There can be no greater way to illustrate just how far you have fallen into middle aged family'dom than to take your graying at the temples husband to Florida during spring break. A man who once thought of spring break as an all night drive to South Padre with 17 of his best friends (not one of which I have ever met or heard of apart from this story), a spur of the moment trip where the packing consisted of one large cooler, a pair of swim trunks and "dude, we'll buy whatever else we need there".

This spur of the moment trip was two months in the planning. There were two pieces of luggage, five canvas bags, three overnight stays en route, anti nausea medicine, coloring books, sticker books, and Jack's favorite, books on CD, but no movies. Three days down, two days back, and hours and hours of Frances, Paddington Bear, Madeline, Frog and Toad and Jack's personal favorite, Wiggleworms, "if all of the raindrops were lemon drops and gumdrops...".

This crazed spring break'er now walks to the beach with a bag over his shoulder large enough to pass as luggage on most European trains. This is a man carrying a beach umbrella, four towels, two sand buckets, two shell scooping nets, assorted digging utensils, two pairs of goggles, 17 varieties of sun block, two boxes of raisins, numerous crackers, extra sunglasses, sandals, two swimming shirts, and one soccer ball, but not one Bud Light. Please, he's matured, he now buys Sam Adams from the tiki hut, along with two virgin strawberry daiquiris, "umbrellas, yes please".

This slap in the face was tempered only by the discovery of the DBs, two dads similar in age, both receding at the hairline, dressed in alma mater visors and brightly colored flowered long shorts. One wore a shirt that said "You haven't been pucked until you've been Fudpucked", the other, quite simply, "I Like Beer". Standing for hours, feet in the water, they stood smoking and drinking who knows what from large plastic Fudpuck cups, seemingly oblivious to the family swirling about their feet. Able to crack their secret code, Jack and I watched as they nodded and grinned like 12 year old boys each time a pack of young bikini clad spring break girls walked past, ignoring them completely. The DBs, having spent the last twenty years perfecting the Cool Dude on the Beach High Five, raised their non plastic cup holding hands to slap each other high, celebrating, we can only imagine, their not being arrested for leering.

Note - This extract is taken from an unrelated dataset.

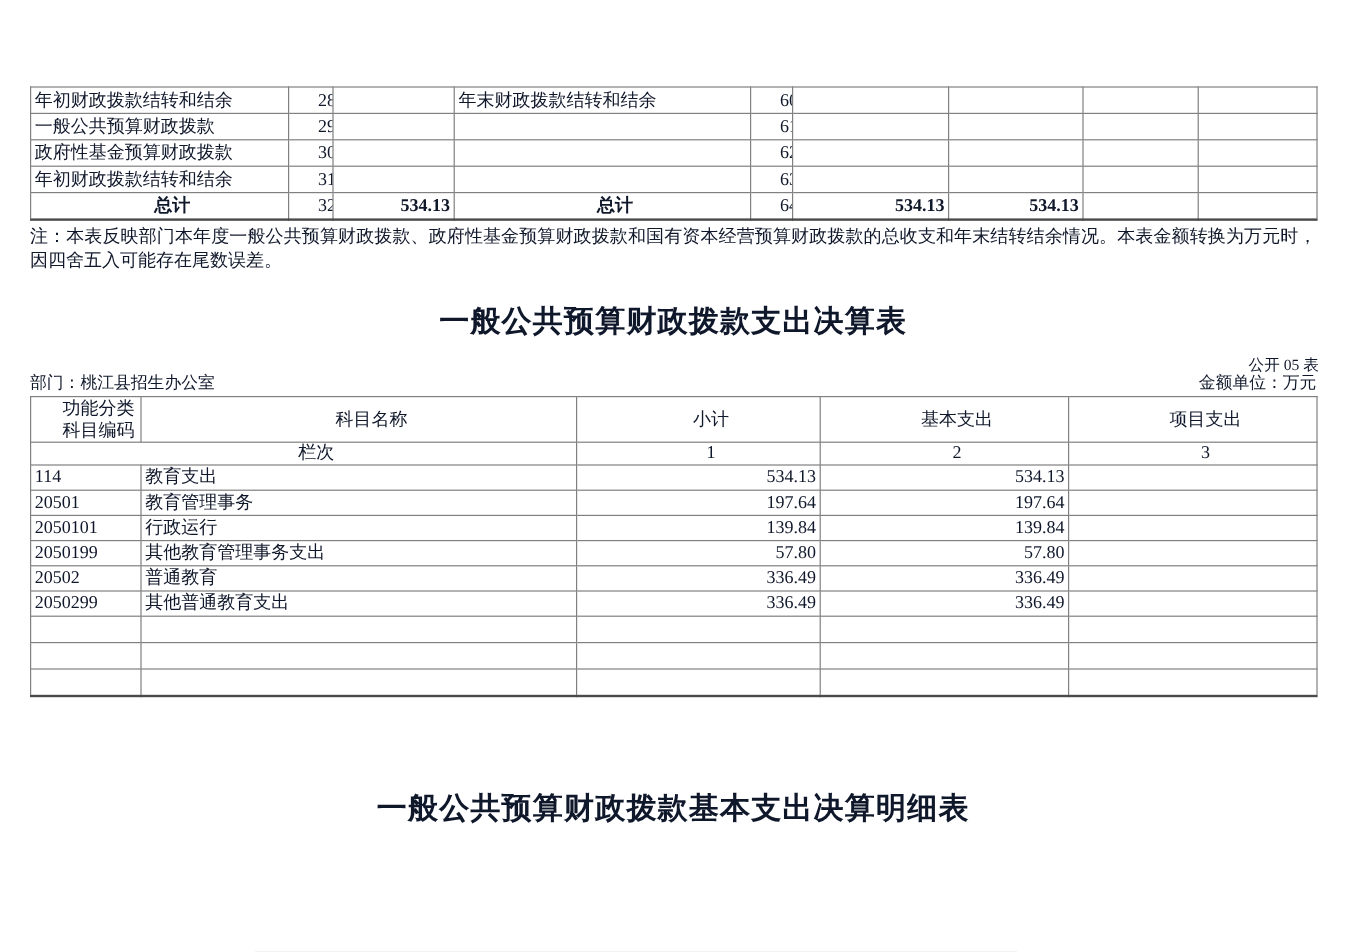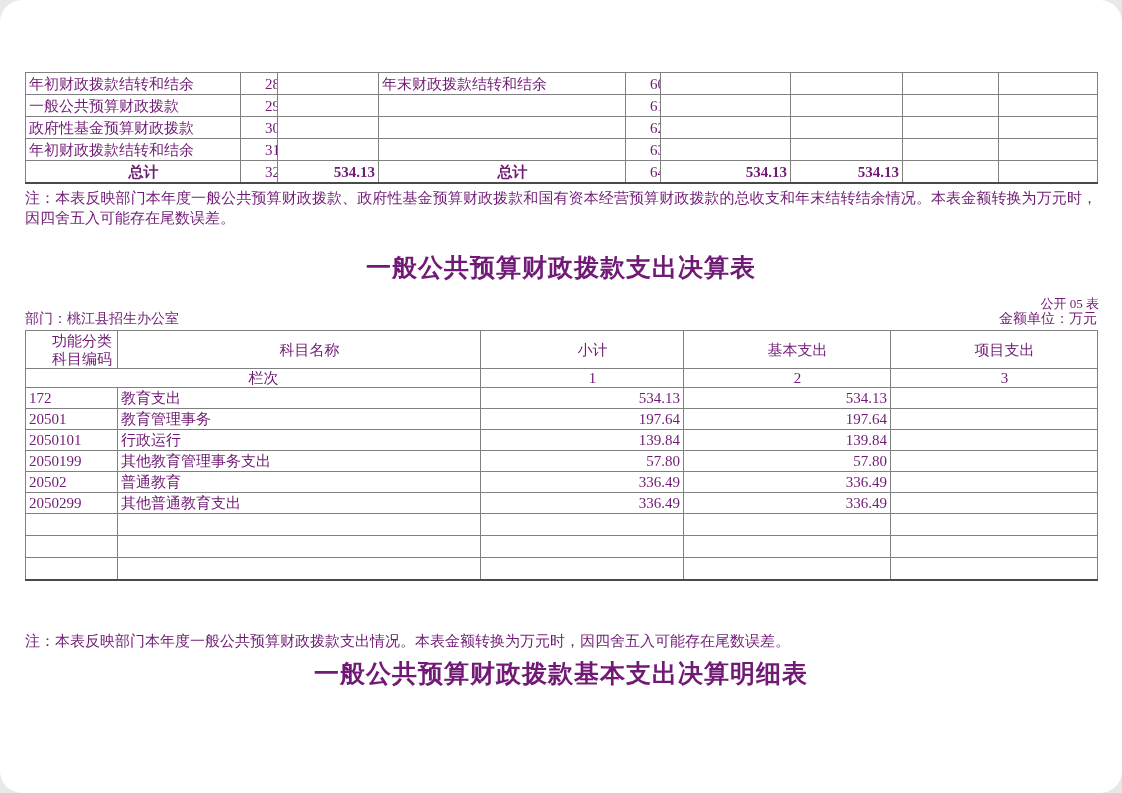"年初财政拨款结转和结余" .page { border-radius: 22px -> none; color: #701a75 -> #0f172a }
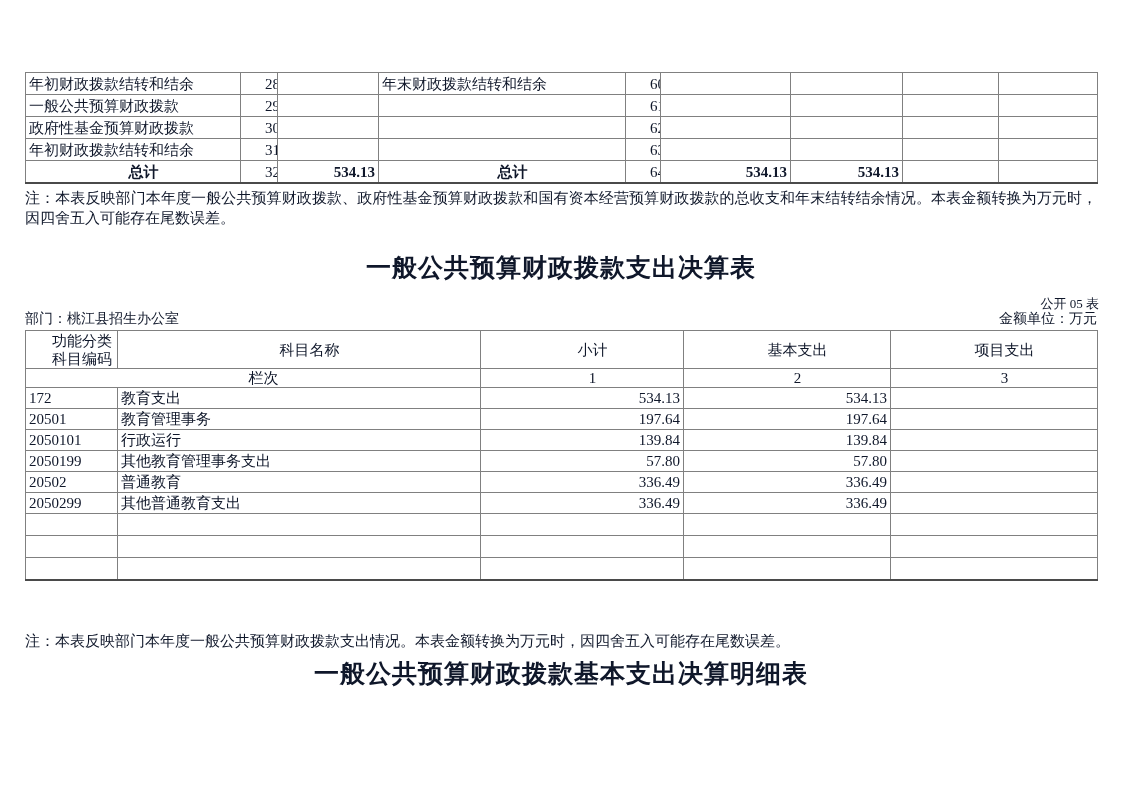"172" td.al { text: 172 -> 114 }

The college dudes appeared each day just as we were just packing to leave the beach, five of them, in various stages of recovery from whatever bus may have hit them the night before. Chairs lined up, save the one guy who never got a chair, ready to whistle at whatever young female form crossed their path. Whistle, yes, they did, painfully they whistled, most of them too dried up to make much sound. Thankfully by 2:00, when they surfaced, they were ready to start the process once again, and so dragged with them an enormous cooler full of Miller Lite, but apparently not one bottle of sunblock. What appeared on Day Two was not simply five hungover soon to be suburban dads, but five bright red and crispy versions of what appeared the day before, alma matter visors and common sense clearly distributed at graduation and not a minute before. From the shelter of his bright blue beach umbrella Jack smiled, whistling along, "if all of the snowflakes were candy bars and milkshakes...".

Confident that he is happy to have traded the 17 friends in the Chevy Nova for the three of us and our well stocked family car, we head to the beach for spring break. Although next year he might want to be more suitably attired, that "I Like Beer" t-shirt might be just the thing for Father's Day.